Supplied material:
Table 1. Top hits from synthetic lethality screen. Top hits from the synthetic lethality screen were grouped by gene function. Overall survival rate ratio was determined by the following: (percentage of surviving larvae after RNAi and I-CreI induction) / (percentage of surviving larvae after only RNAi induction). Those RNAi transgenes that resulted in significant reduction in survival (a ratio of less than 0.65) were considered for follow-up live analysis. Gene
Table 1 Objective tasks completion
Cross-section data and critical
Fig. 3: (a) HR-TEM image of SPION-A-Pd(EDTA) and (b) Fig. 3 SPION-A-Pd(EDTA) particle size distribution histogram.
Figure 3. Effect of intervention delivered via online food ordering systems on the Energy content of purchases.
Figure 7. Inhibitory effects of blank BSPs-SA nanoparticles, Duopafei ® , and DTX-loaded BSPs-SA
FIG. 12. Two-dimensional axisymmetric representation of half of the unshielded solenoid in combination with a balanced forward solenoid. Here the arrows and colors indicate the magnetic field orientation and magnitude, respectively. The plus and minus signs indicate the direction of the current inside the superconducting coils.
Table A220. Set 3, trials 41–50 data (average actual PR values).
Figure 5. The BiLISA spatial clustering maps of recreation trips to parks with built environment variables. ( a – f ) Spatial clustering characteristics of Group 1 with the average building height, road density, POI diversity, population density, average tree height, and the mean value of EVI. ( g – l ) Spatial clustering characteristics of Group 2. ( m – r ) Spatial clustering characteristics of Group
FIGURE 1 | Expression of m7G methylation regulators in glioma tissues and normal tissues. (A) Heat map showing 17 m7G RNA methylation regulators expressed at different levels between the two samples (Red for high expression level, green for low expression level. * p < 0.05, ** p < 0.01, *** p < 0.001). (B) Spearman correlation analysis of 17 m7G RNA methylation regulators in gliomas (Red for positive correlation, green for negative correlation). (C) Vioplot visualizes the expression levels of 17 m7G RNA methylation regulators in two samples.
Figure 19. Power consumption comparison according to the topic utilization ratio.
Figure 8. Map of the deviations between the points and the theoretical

Task goal:
Once more, print every line of the material exactly.

Output for this exercise:
Table 1. Top hits from synthetic lethality screen. Top hits from the synthetic lethality screen were grouped by gene function. Overall survival rate ratio was determined by the following: (percentage of surviving larvae after RNAi and I-CreI induction) / (percentage of surviving larvae after only RNAi induction). Those RNAi transgenes that resulted in significant reduction in survival (a ratio of less than 0.65) were considered for follow-up live analysis. Gene
Table 1 Objective tasks completion
Cross-section data and critical
Fig. 3: (a) HR-TEM image of SPION-A-Pd(EDTA) and (b) Fig. 3 SPION-A-Pd(EDTA) particle size distribution histogram.
Figure 3. Effect of intervention delivered via online food ordering systems on the Energy content of purchases.
Figure 7. Inhibitory effects of blank BSPs-SA nanoparticles, Duopafei ® , and DTX-loaded BSPs-SA
FIG. 12. Two-dimensional axisymmetric representation of half of the unshielded solenoid in combination with a balanced forward solenoid. Here the arrows and colors indicate the magnetic field orientation and magnitude, respectively. The plus and minus signs indicate the direction of the current inside the superconducting coils.
Table A220. Set 3, trials 41–50 data (average actual PR values).
Figure 5. The BiLISA spatial clustering maps of recreation trips to parks with built environment variables. ( a – f ) Spatial clustering characteristics of Group 1 with the average building height, road density, POI diversity, population density, average tree height, and the mean value of EVI. ( g – l ) Spatial clustering characteristics of Group 2. ( m – r ) Spatial clustering characteristics of Group
FIGURE 1 | Expression of m7G methylation regulators in glioma tissues and normal tissues. (A) Heat map showing 17 m7G RNA methylation regulators expressed at different levels between the two samples (Red for high expression level, green for low expression level. * p < 0.05, ** p < 0.01, *** p < 0.001). (B) Spearman correlation analysis of 17 m7G RNA methylation regulators in gliomas (Red for positive correlation, green for negative correlation). (C) Vioplot visualizes the expression levels of 17 m7G RNA methylation regulators in two samples.
Figure 19. Power consumption comparison according to the topic utilization ratio.
Figure 8. Map of the deviations between the points and the theoretical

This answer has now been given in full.